The ordinance at issue in our case was particularly egregious in that it overtly invited the university to act arbitrarily. The ordinance provided that the decision maker could use whatever procedures and whatever guidelines or standards it desires in determining whether a private landowner can use its property in a given manner.
Again, the city tried to shift focus from the specifics of the law by pointing to alleged bad behavior by the TKE Chapter and by suggesting that petitioner was paranoid for thinking that the university was trying to move students out of Greek houses and into university housing. The city also returned to its theme that Bloomington’s definition is like many other definitions in other college towns and that the definition is merely descriptive.

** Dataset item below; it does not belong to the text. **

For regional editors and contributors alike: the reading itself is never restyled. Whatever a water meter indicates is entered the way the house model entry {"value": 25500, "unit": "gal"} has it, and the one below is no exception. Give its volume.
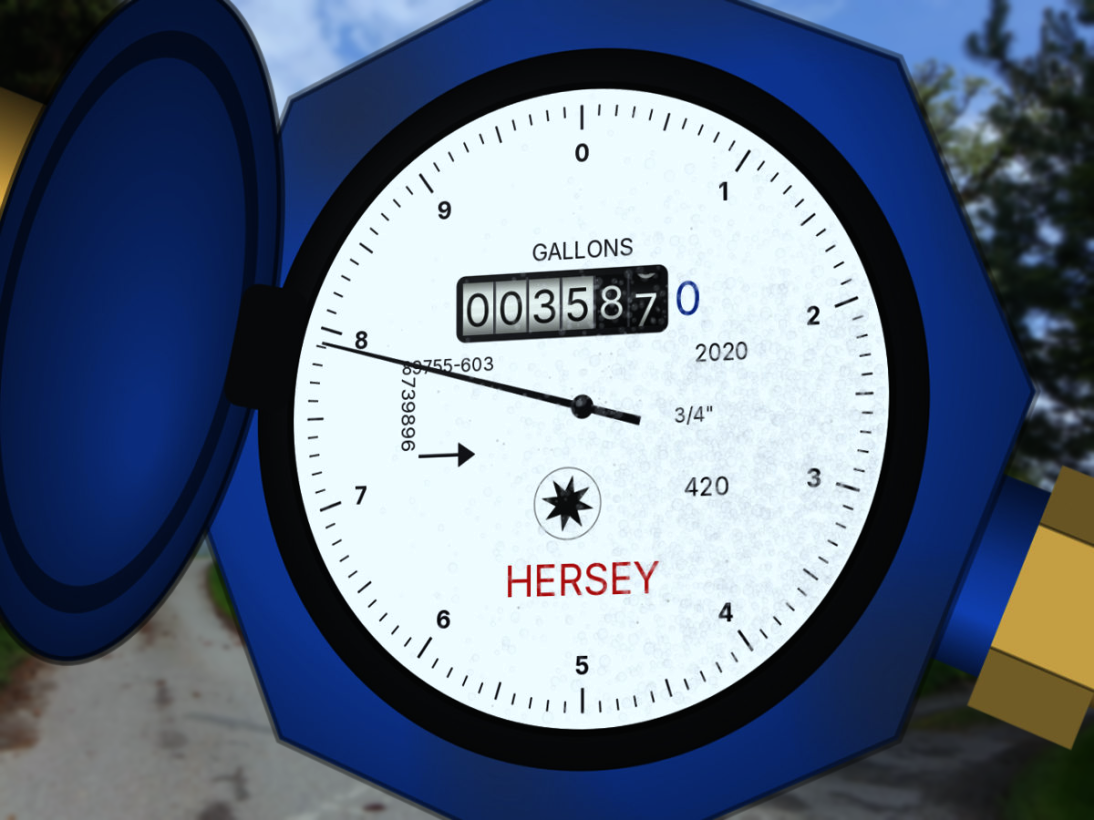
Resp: {"value": 35867.9, "unit": "gal"}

Finally, we asserted a taking claim. We argued that the 2015 change to the definition of “Fraternity/Sorority House” constituted a taking of property without compensation, by interfering with the “distinct investment-backed expectations” of UJ-Eighty. We asserted that the definitional change, which occurred 13 years after UJ-Eighty had purchased the property dramatically decreased the fair market value of the property, since potential purchasers will not desire to acquire property if the ability to earn income from it is controlled unilaterally by a third party that may exercise its control with unchecked capriciousness.
Briefs were filed in October and November of 2018, and oral argument was held on December 12, 2018. By an order issued on February 6, 2019, the Monroe County Circuit Court struck down the definitional ordinance, finding that the ordinance violated the Indiana Constitution and the Indiana Code, and that the ordinance violated the due process clause of the 14th Amendment to the United States Constitution, reiterating much of the reasoning set forth in petitioner’s briefs. The Court declined to rule on the taking claim. Of course, a state trial court decision will not create binding precedent, but this decision does demonstrate that zoning ordinances designed to allow university control over private land use are vulnerable to constitutional attack.
The City of Bloomington filed a notice of appeal on February 27, 2019. We hope to provide an update on UJ-Eighty’s success at the appellate level within the next few months.